If you walk three houses down, slightly down hill to the end of the block, there is a storm drain. You can see the faint outline of a salmon painted on the pavement, with the words “Dump no Waste Drains to Lake.” All the moss-killer and Round-Up washes here, where it travels through the ravine near my house, and does indeed end up in Portage Bay. I guess some of it also sticks to the paws of the dogs to the north and south of us who poop regularly in her yard. I do not ever let my dogs out in front of the house anymore, but that is another story.

Thinking about the Weather

I walked the dogs yesterday, and was caught in a hail storm.
One dog found it distressing and wanted to drag us all straight home.

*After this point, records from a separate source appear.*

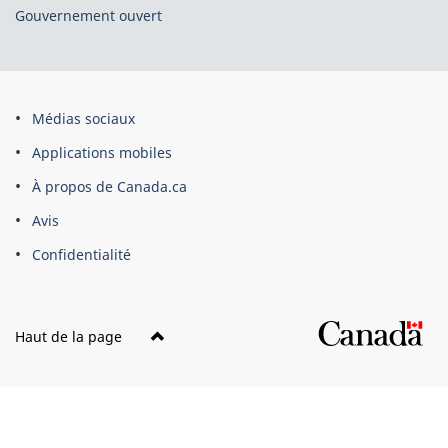
Gouvernement ouvert
À
Médias sociaux
propos
Applications mobiles
de
À propos de Canada.ca
ce
Avis
site
Confidentialité
Haut de la page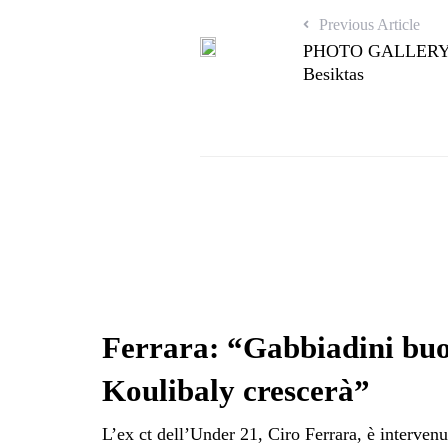
Previous Article
PHOTO GALLERY: 1
Besiktas
Ferrara: “Gabbiadini buo
Koulibaly crescerà”
L’ex ct dell’Under 21, Ciro Ferrara, è interven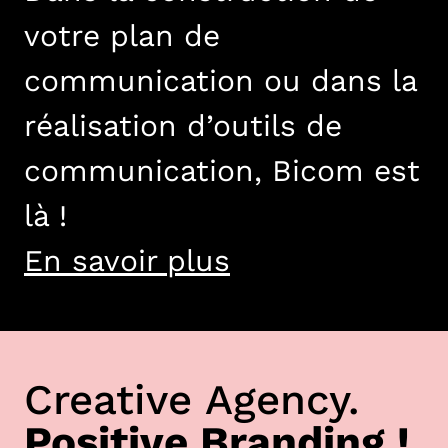
votre plan de
communication ou dans la
réalisation d’outils de
communication, Bicom est
là !
En savoir plus
Creative Agency.
Positive Branding !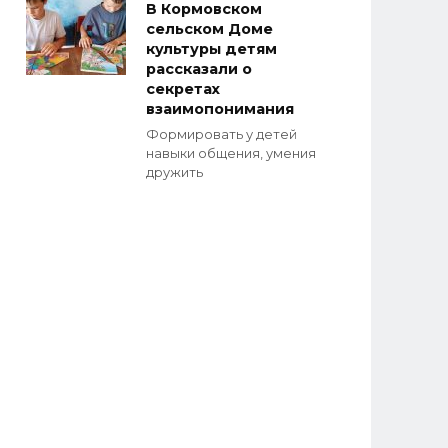
В Кормовском
сельском Доме
культуры детям
рассказали о
секретах
взаимопонимания
Формировать у детей
навыки общения, умения
дружить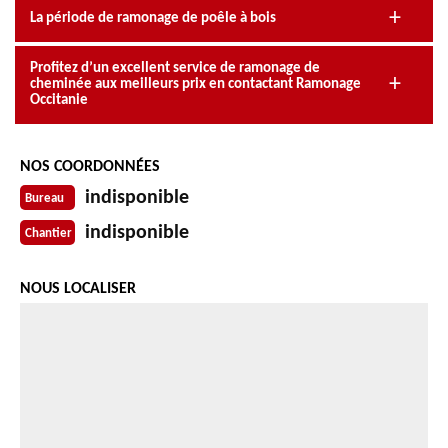
La période de ramonage de poêle à bois
Profitez d’un excellent service de ramonage de
cheminée aux meilleurs prix en contactant Ramonage
Occitanie
NOS COORDONNÉES
indisponible
Bureau
indisponible
Chantier
NOUS LOCALISER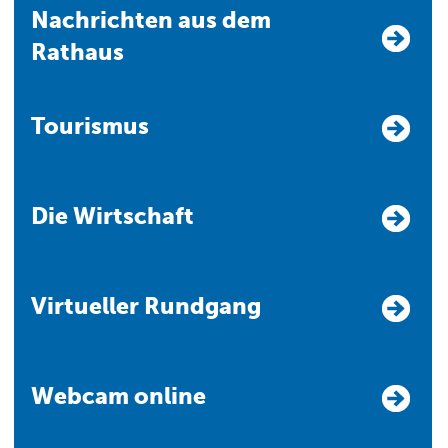
Nachrichten aus dem
Rathaus
Tourismus
Die Wirtschaft
Virtueller Rundgang
Webcam online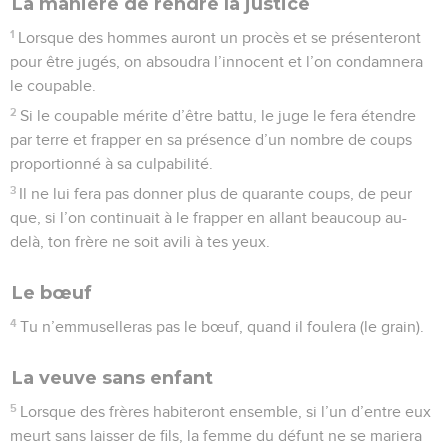
notre misère.
8
L’Éternel nous fit sortir d’Égypte, à main forte et à bras
étendu, par une grande terreur, avec des signes et des
miracles.
9
Il nous a fait venir dans ce lieu et il nous a donné ce pays,
pays découlant de lait et de miel.
10
Maintenant me voici, j’apporte les prémices des fruits du
sol que tu m’as donné, ô Éternel ! Tu les déposeras devant
l’Éternel, ton Dieu, et tu te prosterneras devant l’Éternel, ton
Dieu.
11
Puis tu te réjouiras, avec le Lévite et avec l’immigrant qui
sera au milieu de toi, pour tous les biens que l’Éternel, ton
Dieu, t’a donnés, à toi et à ta maison.
Le prélèvement de la troisième année
12
Lorsque tu auras achevé de lever toute la dîme de tes
revenus, la troisième année, l’année de la dîme, tu la
donneras au Lévite, à l’immigrant, à l’orphelin et à la veuve ;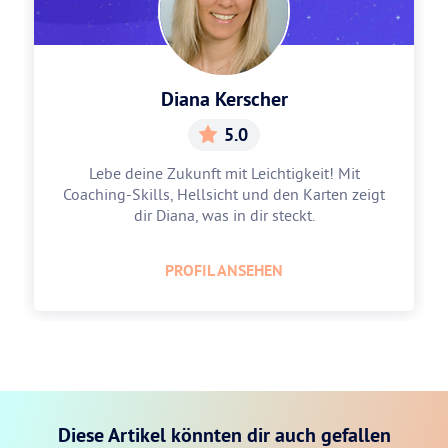
Diana Kerscher
5.0
Lebe deine Zukunft mit Leichtigkeit! Mit
Coaching-Skills, Hellsicht und den Karten zeigt
dir Diana, was in dir steckt.
PROFIL ANSEHEN
Diese Artikel könnten dir auch gefallen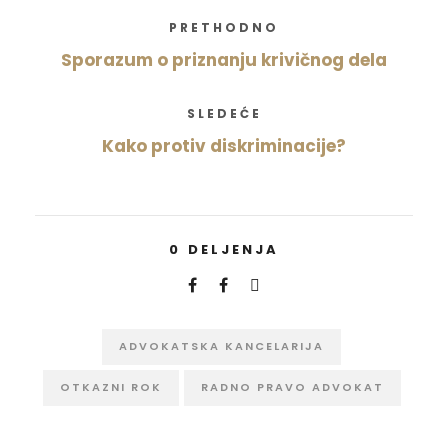
PRETHODNO
Sporazum o priznanju krivičnog dela
SLEDEĆE
Kako protiv diskriminacije?
0
DELJENJA
ADVOKATSKA KANCELARIJA
OTKAZNI ROK
RADNO PRAVO ADVOKAT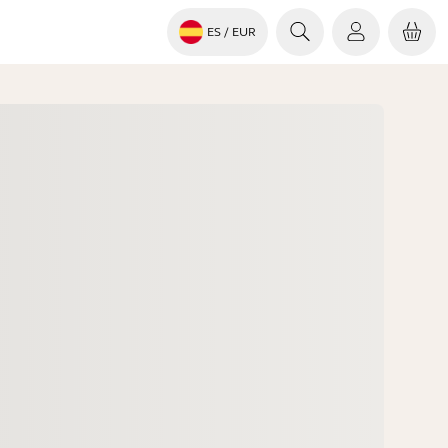
ES
/ EUR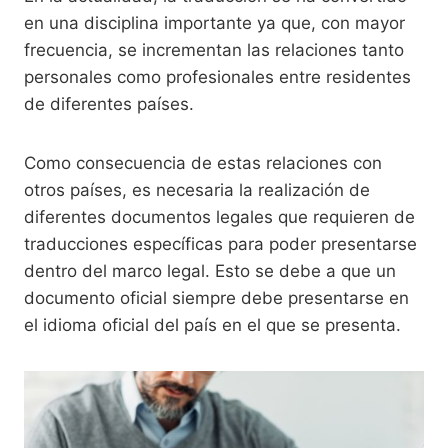
en una disciplina importante ya que, con mayor
frecuencia, se incrementan las relaciones tanto
personales como profesionales entre residentes
de diferentes países.
Como consecuencia de estas relaciones con
otros países, es necesaria la realización de
diferentes documentos legales que requieren de
traducciones específicas para poder presentarse
dentro del marco legal. Esto se debe a que un
documento oficial siempre debe presentarse en
el idioma oficial del país en el que se presenta.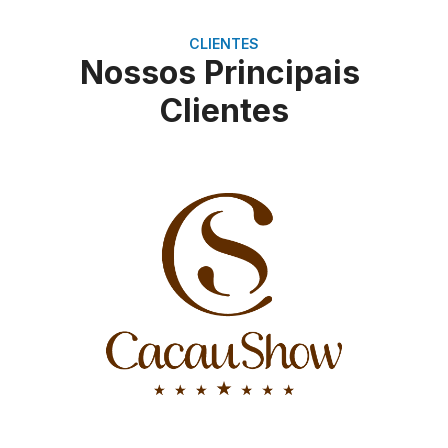
CLIENTES
Nossos Principais
Clientes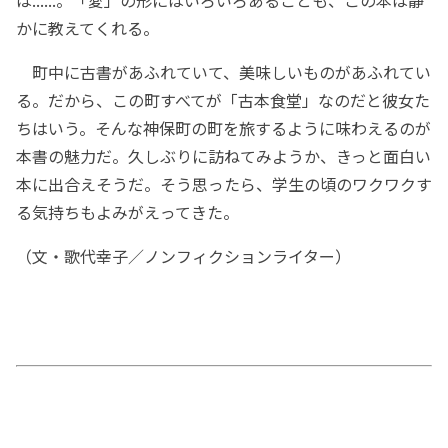
かに教えてくれる。
町中に古書があふれていて、美味しいものがあふれてい
る。だから、この町すべてが「古本食堂」なのだと彼女た
ちはいう。そんな神保町の町を旅するように味わえるのが
本書の魅力だ。久しぶりに訪ねてみようか、きっと面白い
本に出合えそうだ。そう思ったら、学生の頃のワクワクす
る気持ちもよみがえってきた。
（文・歌代幸子／ノンフィクションライター）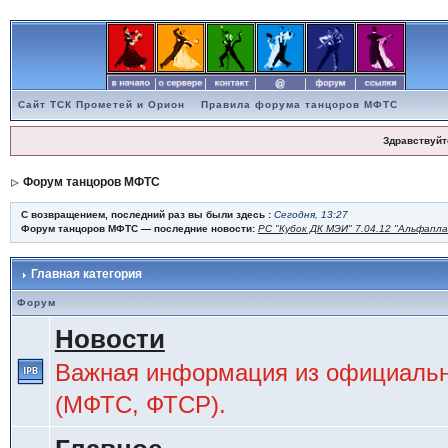
Сайт ТСК Прометей и Орион
Правила форума танцоров МФТС
Здравствуйт
Форум танцоров МФТС
С возвращением, последний раз вы были здесь :
Сегодня, 13:27
Форум танцоров МФТС — последние новости:
РС "Кубок ДК МЭИ" 7.04.12 "Альфапл
Главная категория
Форум
Новости
Важная информация из официальн
(МФТС, ФТСР).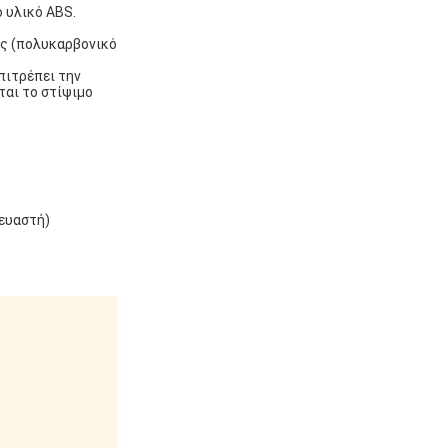
 υλικό ABS.
ής (πολυκαρβονικό
πιτρέπει την
αι το στίψιμο
κευαστή)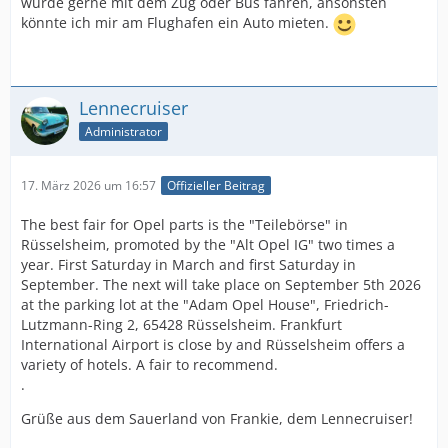
würde gerne mit dem Zug oder Bus fahren, ansonsten
könnte ich mir am Flughafen ein Auto mieten.
Lennecruiser
Administrator
17. März 2026 um 16:57
Offizieller Beitrag
The best fair for Opel parts is the "Teilebörse" in
Rüsselsheim, promoted by the "Alt Opel IG" two times a
year. First Saturday in March and first Saturday in
September. The next will take place on September 5th 2026
at the parking lot at the "Adam Opel House", Friedrich-
Lutzmann-Ring 2, 65428 Rüsselsheim. Frankfurt
International Airport is close by and Rüsselsheim offers a
variety of hotels. A fair to recommend.
.
Grüße aus dem Sauerland von Frankie, dem Lennecruiser!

The other dog seemed to think it was pretty exciting.
I don’t thing Seattle has suffered from as many severe winter storms this year as other parts of the U.S., although I was in Arizona last week and missed that one.  Getting caught in a storm does make me wonder what weather is going to look like five or ten or twenty years from now as the catastrophic effects of greenhouse gas emissions become a permanent part of our seasons. Tornadoes? Tsunamis? Torrential rain storms? Mud slides? Wild fires? Winds that tear our roofs off?
Will our homeowner’s insurance need special riders for coverage of specific weather events, or will we have to obtain separate insurance as we do for earthquakes?
After seventeen years in the Pacific Northwest, I have grown accustomed to getting wet and muddy on a regular basis. I have adequate rain gear for most conditions, but I’m wondering if I will start to need to carry a shovel.